I teach my journalism students to write CSS and HTML by hand, to make simple games in Scratch, and to write text adventure games in Inform 7 not because I expect them to get jobs doing any of those activities, but because a fundamental coding literacy, on top of their liberal arts education, will help them bridge the Morlock-Eloi cultural divide.
While a few weeks programming an escape-the-room game won’t turn an English major into a hard-core coder, any more than a few weeks in a poetry-writing class will turn an Ada Lovelace into an Emily Dickinson, I know plenty of tech people who read for pleasure, write for pleasure, sing in choirs or re-enact history or enjoy art museums for pleasure. I don’t know quite as many humanities/arts people who have as many casual cultural opportunities to reach across that cultural divide, and society is poorer for the missed opportunity.
Because there is currently a kind of turf battle between digital humanists who call themselves coders and digital humanists who don’t see coding as central to what a digital humanist does, I see the following blog post as an appeal towards the middle. Yes, it does make sense to leave the hard-core coding to the specialists, but students really need to learn how to design, debug, user-test, and document their own digital projects if they are going to understand how computational thinking gets stuff done.
The world does not need an army of humanities students who can code a payroll program in C++, but if those students think of themselves as competent learners of new technology, who can Google for tutorials and user forums and expert technical advice, and they create and share their own content on the Internet, then they are part of the new media knowledge economy.
What is computational thinking? Jeanette Wing, Chair of Computer Science at Carnegie Mellon, has a wonderful discussion of it. And her definition is great too: “Computational thinking is the thought process involved in formulating problems and their solutions so that the solutions are represented in a form that can effectively be carried out by an information-processing agent.”

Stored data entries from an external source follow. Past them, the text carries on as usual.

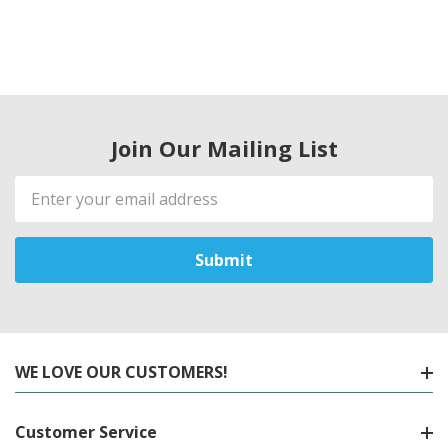
Join Our Mailing List
Email
Address
WE LOVE OUR CUSTOMERS!
Customer Service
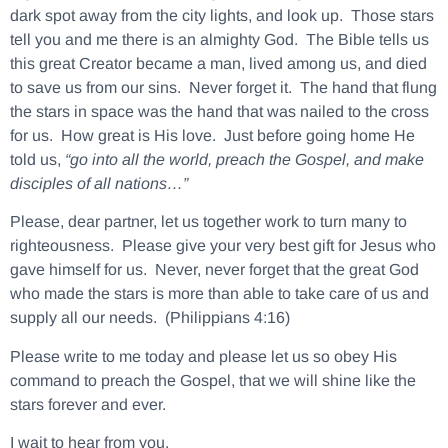
dark spot away from the city lights, and look up. Those stars
tell you and me there is an almighty God. The Bible tells us
this great Creator became a man, lived among us, and died
to save us from our sins. Never forget it. The hand that flung
the stars in space was the hand that was nailed to the cross
for us. How great is His love. Just before going home He
told us,
“go into all the world, preach the Gospel, and make
disciples of all nations…”
Please, dear partner, let us together work to turn many to
righteousness. Please give your very best gift for Jesus who
gave himself for us. Never, never forget that the great God
who made the stars is more than able to take care of us and
supply all our needs. (Philippians 4:16)
Please write to me today and please let us so obey His
command to preach the Gospel, that we will shine like the
stars forever and ever.
I wait to hear from you.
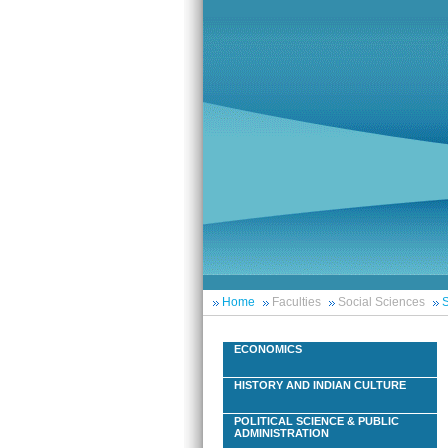
Home
Faculties
Social Sciences
S
ECONOMICS
HISTORY AND INDIAN CULTURE
POLITICAL SCIENCE & PUBLIC
ADMINISTRATION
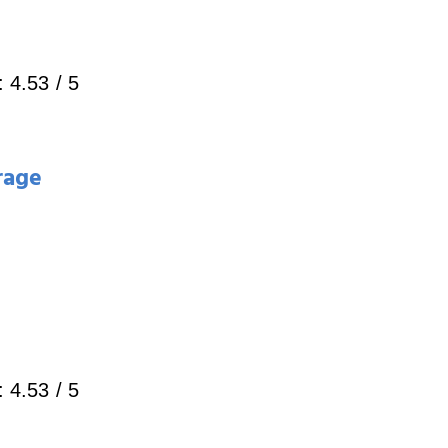
:
4.53
/ 5
rage
:
4.53
/ 5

It’s much more valuable and important to be able to think computationally about rhetorical issues than it is to be able to write a program that simulates blackjack or even one that, say, computes a score for evaluating students’ performance as reviewers. The hard part is designing the algorithm that produces a valid result, something that not even an advanced programmer can do without knowing what makes one review performance better than another. So my advice to my fellow and aspiring digital rhetoricians is this: forget about code. It’s like mastering the five paragraph essay rather than learning to write well. Instead, learn to make algorithms. —Code? Not So Much — Digital Rhetoric Collaborative.